> _To-do item_
Start at the first line of the material below and retype each line through the one containing "[626,588,655,601] built ->", exactly.
=== Provided material ===
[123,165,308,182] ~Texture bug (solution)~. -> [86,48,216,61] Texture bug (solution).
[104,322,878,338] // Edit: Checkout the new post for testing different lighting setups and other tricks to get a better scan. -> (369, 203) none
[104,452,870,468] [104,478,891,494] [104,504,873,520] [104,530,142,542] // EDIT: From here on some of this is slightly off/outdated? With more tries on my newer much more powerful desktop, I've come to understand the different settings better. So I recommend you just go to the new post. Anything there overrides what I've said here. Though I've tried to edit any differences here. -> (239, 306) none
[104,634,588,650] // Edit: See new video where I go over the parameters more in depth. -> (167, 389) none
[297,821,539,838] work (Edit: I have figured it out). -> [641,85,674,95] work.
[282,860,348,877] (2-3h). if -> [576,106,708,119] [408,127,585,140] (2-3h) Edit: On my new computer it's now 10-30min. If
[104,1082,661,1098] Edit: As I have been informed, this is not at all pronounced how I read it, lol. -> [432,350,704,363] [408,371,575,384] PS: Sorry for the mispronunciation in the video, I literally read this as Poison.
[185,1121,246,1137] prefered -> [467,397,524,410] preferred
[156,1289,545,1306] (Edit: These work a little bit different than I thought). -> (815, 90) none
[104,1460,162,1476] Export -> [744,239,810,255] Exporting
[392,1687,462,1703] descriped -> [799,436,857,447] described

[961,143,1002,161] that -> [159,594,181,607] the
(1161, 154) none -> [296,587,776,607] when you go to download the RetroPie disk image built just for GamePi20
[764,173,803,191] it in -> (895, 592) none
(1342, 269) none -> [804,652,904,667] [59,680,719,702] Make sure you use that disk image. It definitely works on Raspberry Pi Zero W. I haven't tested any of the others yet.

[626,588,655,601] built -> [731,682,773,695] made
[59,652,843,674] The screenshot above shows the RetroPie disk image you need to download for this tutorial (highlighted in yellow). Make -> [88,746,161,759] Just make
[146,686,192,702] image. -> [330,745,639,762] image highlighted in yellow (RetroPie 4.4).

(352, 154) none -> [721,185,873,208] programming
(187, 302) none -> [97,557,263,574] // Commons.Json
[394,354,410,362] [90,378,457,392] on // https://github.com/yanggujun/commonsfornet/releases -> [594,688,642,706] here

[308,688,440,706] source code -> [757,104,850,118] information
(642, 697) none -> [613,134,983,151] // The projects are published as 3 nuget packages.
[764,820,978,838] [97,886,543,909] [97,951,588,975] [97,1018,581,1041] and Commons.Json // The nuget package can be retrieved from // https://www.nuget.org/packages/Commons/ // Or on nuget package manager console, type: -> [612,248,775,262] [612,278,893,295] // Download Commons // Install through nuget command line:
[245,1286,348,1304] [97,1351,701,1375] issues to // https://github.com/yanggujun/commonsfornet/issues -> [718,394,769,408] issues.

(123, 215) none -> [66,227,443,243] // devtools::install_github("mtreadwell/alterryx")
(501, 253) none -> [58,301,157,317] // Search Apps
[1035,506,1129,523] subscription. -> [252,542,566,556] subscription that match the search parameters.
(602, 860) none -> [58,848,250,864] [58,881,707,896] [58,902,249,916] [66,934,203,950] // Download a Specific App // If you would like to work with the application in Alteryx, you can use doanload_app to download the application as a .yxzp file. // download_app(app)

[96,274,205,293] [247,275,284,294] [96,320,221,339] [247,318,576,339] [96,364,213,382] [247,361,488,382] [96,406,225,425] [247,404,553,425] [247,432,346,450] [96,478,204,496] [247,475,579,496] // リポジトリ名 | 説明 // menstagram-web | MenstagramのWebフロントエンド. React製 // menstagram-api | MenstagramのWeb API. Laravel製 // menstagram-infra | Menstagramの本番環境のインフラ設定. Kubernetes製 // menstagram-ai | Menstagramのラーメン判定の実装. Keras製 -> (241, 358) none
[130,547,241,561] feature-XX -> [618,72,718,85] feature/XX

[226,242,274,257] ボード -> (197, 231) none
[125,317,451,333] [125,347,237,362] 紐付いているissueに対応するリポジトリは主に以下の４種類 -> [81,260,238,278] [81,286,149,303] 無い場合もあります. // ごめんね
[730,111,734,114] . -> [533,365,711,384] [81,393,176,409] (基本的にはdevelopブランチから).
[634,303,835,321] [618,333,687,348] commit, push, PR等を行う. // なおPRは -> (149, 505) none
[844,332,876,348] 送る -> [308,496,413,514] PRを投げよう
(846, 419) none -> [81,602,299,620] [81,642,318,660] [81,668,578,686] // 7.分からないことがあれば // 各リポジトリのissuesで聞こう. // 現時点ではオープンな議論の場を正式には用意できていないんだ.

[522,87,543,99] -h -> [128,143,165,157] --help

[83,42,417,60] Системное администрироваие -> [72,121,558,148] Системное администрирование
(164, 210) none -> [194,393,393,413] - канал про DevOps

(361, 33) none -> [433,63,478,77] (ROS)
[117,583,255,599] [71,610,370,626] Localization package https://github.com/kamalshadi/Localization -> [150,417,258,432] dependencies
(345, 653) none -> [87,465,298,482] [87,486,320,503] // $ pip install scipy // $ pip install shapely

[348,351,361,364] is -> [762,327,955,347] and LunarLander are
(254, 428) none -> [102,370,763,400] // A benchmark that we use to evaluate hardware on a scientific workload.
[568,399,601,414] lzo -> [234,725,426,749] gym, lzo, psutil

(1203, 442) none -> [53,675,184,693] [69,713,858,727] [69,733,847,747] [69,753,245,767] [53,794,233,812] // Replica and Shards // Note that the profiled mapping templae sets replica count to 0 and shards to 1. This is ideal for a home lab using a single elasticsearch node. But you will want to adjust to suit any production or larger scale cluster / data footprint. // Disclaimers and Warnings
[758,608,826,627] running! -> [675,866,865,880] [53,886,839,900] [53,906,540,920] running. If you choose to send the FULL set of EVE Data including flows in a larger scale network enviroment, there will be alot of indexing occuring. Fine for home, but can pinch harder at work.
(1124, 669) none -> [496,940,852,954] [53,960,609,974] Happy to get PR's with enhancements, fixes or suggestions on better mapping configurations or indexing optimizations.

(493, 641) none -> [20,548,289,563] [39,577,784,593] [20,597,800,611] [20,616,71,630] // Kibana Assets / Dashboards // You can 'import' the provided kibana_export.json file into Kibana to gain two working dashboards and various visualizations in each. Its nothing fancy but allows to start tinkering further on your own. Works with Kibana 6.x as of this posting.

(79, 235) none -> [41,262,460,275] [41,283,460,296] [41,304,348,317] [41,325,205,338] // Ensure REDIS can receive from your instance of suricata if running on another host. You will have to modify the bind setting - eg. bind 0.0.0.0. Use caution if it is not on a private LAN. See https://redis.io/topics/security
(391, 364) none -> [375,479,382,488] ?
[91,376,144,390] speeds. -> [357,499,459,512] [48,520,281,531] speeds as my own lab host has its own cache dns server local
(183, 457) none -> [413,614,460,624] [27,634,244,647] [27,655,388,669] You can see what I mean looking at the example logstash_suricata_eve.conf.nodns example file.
===
> _Answer to this problem_
[123,165,308,182] ~Texture bug (solution)~. -> [86,48,216,61] Texture bug (solution).
[104,322,878,338] // Edit: Checkout the new post for testing different lighting setups and other tricks to get a better scan. -> (369, 203) none
[104,452,870,468] [104,478,891,494] [104,504,873,520] [104,530,142,542] // EDIT: From here on some of this is slightly off/outdated? With more tries on my newer much more powerful desktop, I've come to understand the different settings better. So I recommend you just go to the new post. Anything there overrides what I've said here. Though I've tried to edit any differences here. -> (239, 306) none
[104,634,588,650] // Edit: See new video where I go over the parameters more in depth. -> (167, 389) none
[297,821,539,838] work (Edit: I have figured it out). -> [641,85,674,95] work.
[282,860,348,877] (2-3h). if -> [576,106,708,119] [408,127,585,140] (2-3h) Edit: On my new computer it's now 10-30min. If
[104,1082,661,1098] Edit: As I have been informed, this is not at all pronounced how I read it, lol. -> [432,350,704,363] [408,371,575,384] PS: Sorry for the mispronunciation in the video, I literally read this as Poison.
[185,1121,246,1137] prefered -> [467,397,524,410] preferred
[156,1289,545,1306] (Edit: These work a little bit different than I thought). -> (815, 90) none
[104,1460,162,1476] Export -> [744,239,810,255] Exporting
[392,1687,462,1703] descriped -> [799,436,857,447] described

[961,143,1002,161] that -> [159,594,181,607] the
(1161, 154) none -> [296,587,776,607] when you go to download the RetroPie disk image built just for GamePi20
[764,173,803,191] it in -> (895, 592) none
(1342, 269) none -> [804,652,904,667] [59,680,719,702] Make sure you use that disk image. It definitely works on Raspberry Pi Zero W. I haven't tested any of the others yet.

[626,588,655,601] built -> [731,682,773,695] made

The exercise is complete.